To reach that conclusion, the team analyzed 183 fossilized backbones from ancient anacondas found in Falcón State in Venezuela. Those bones came from at least 32 individual snakes collected over several field seasons near the town of Urumaco.
Because anacondas can have more than 300 vertebrae, measuring the size of individual fossils gives a reliable estimate of how long each snake was in life, much like a doctor tracking a child’s height from a growth chart.
On average, the ancient snakes measured about four to five meters, almost identical to modern anacondas. The researchers then used a second technique called ancestral state reconstruction, which compares living species on a family tree, to double check those estimates.
That independent method again pointed to mid-Miocene anacondas already being giants on par with today’s snakes.

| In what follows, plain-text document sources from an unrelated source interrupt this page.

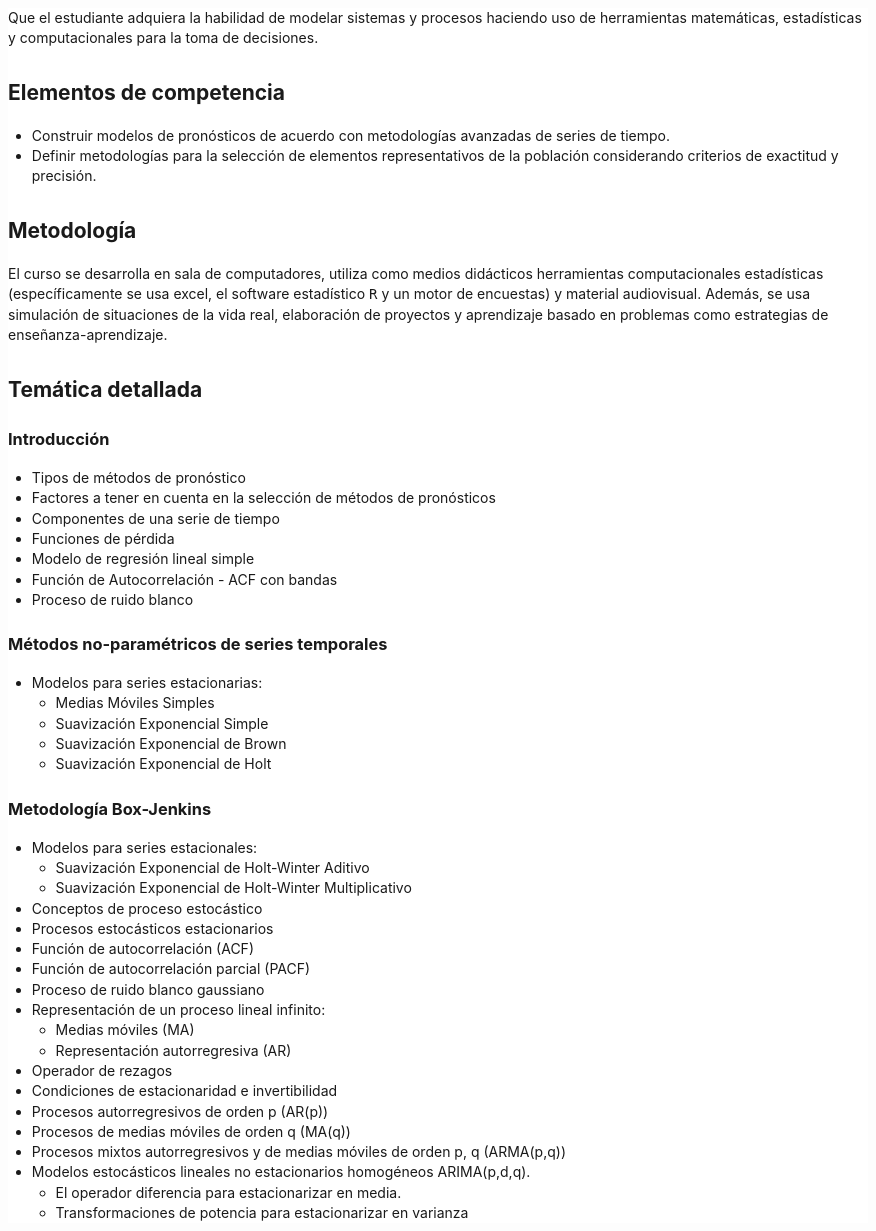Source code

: Que el estudiante adquiera la habilidad de modelar sistemas y procesos
haciendo uso de herramientas matemáticas, estadísticas y computacionales
para la toma de decisiones.

Elementos de competencia
------------------------

-   Construir modelos de pronósticos de acuerdo con metodologías
    avanzadas de series de tiempo.
-   Definir metodologías para la selección de elementos representativos
    de la población considerando criterios de exactitud y precisión.

Metodología
-----------

El curso se desarrolla en sala de computadores, utiliza como medios
didácticos herramientas computacionales estadísticas (específicamente se
usa excel, el software estadístico <tt>R</tt> y un motor de encuestas) y
material audiovisual. Además, se usa simulación de situaciones de la
vida real, elaboración de proyectos y aprendizaje basado en problemas
como estrategias de enseñanza-aprendizaje.

Temática detallada
------------------

### Introducción

-   Tipos de métodos de pronóstico
-   Factores a tener en cuenta en la selección de métodos de pronósticos
-   Componentes de una serie de tiempo
-   Funciones de pérdida
-   Modelo de regresión lineal simple
-   Función de Autocorrelación - ACF con bandas
-   Proceso de ruido blanco

### Métodos no-paramétricos de series temporales

-   Modelos para series estacionarias:
    -   Medias Móviles Simples
    -   Suavización Exponencial Simple
    -   Suavización Exponencial de Brown
    -   Suavización Exponencial de Holt

### Metodología Box-Jenkins

-   Modelos para series estacionales:
    -   Suavización Exponencial de Holt-Winter Aditivo
    -   Suavización Exponencial de Holt-Winter Multiplicativo
-   Conceptos de proceso estocástico
-   Procesos estocásticos estacionarios
-   Función de autocorrelación (ACF)
-   Función de autocorrelación parcial (PACF)
-   Proceso de ruido blanco gaussiano
-   Representación de un proceso lineal infinito:
    -   Medias móviles (MA)
    -   Representación autorregresiva (AR)
-   Operador de rezagos
-   Condiciones de estacionaridad e invertibilidad
-   Procesos autorregresivos de orden p (AR(p))
-   Procesos de medias móviles de orden q (MA(q))
-   Procesos mixtos autorregresivos y de medias móviles de orden p, q
    (ARMA(p,q))
-   Modelos estocásticos lineales no estacionarios homogéneos
    ARIMA(p,d,q).
    -   El operador diferencia para estacionarizar en media.
    -   Transformaciones de potencia para estacionarizar en varianza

The timing matters. Between roughly 12.4 and 5.3 million years ago, during the Middle to Upper Miocene, global temperatures were higher, wetlands were widespread, and food was abundant. Northern South America was a vast swampy landscape that looked a lot like an oversized version of the modern Amazon basin, with broad rivers and flooded forests that would feel familiar to anyone who has seen footage of flooded várzea forests and murky side channels.
In that world, anacondas shared their habitat with other giants, including the twelve meter caiman Purussaurus and the freshwater turtle Stupendemys, which reached around 3.2 meters in shell length.
Those reptiles disappeared as global temperatures cooled and wetlands shrank. Yet anacondas stayed large. Lead author Andrés Alfonso Rojas describes them as “super resilient,” noting that they kept their giant status while many of their neighbors disappeared.
Why did these snakes succeed where other giants failed? The study points to two main advantages. First, anacondas have a strongly aquatic lifestyle, living in swamps, flooded forests, and big rivers like the Amazon River.
Second, they have a flexible menu that includes fish, capybaras, birds, and even caimans. Even after global conditions cooled, enough wetland habitat and prey remained for the snakes to keep growing to impressive lengths. In practical terms, that means as long as there is deep, slow water and a decent supply of medium to large animals, anacondas can stay big.

The findings also challenge a common assumption that cold blooded animals always grow larger during warm periods and should shrink as the planet cools.
Anacondas did not follow that script. “This is a surprising result,” Alfonso Rojas explains in the university release, because the team expected to find snakes seven or eight meters long in the warm Miocene deposits, yet found no evidence of larger individuals.
For today’s readers, the story is not just about record-breaking reptiles. It is a reminder that some species can ride out major climate shifts if their key habitats survive. At the same time, those Miocene changes unfolded over millions of years.
The human-driven climate crisis is moving much faster and arrives together with pollution, dams, deforestation, and hunting pressure. Even a “super resilient” snake will struggle if the wetlands that support it are drained or fragmented.
By piecing together ancient bones and comparing them with modern snakes, the researchers show that giant anacondas are not a recent anomaly but a long-term feature of tropical South American ecosystems. That kind of deep time perspective helps scientists understand which traits have helped species endure past climate swings and which habitats are most vital to protect now, from Venezuelan floodplains to the backwaters of the modern Amazon.
The study was published in the Journal of Vertebrate Paleontology.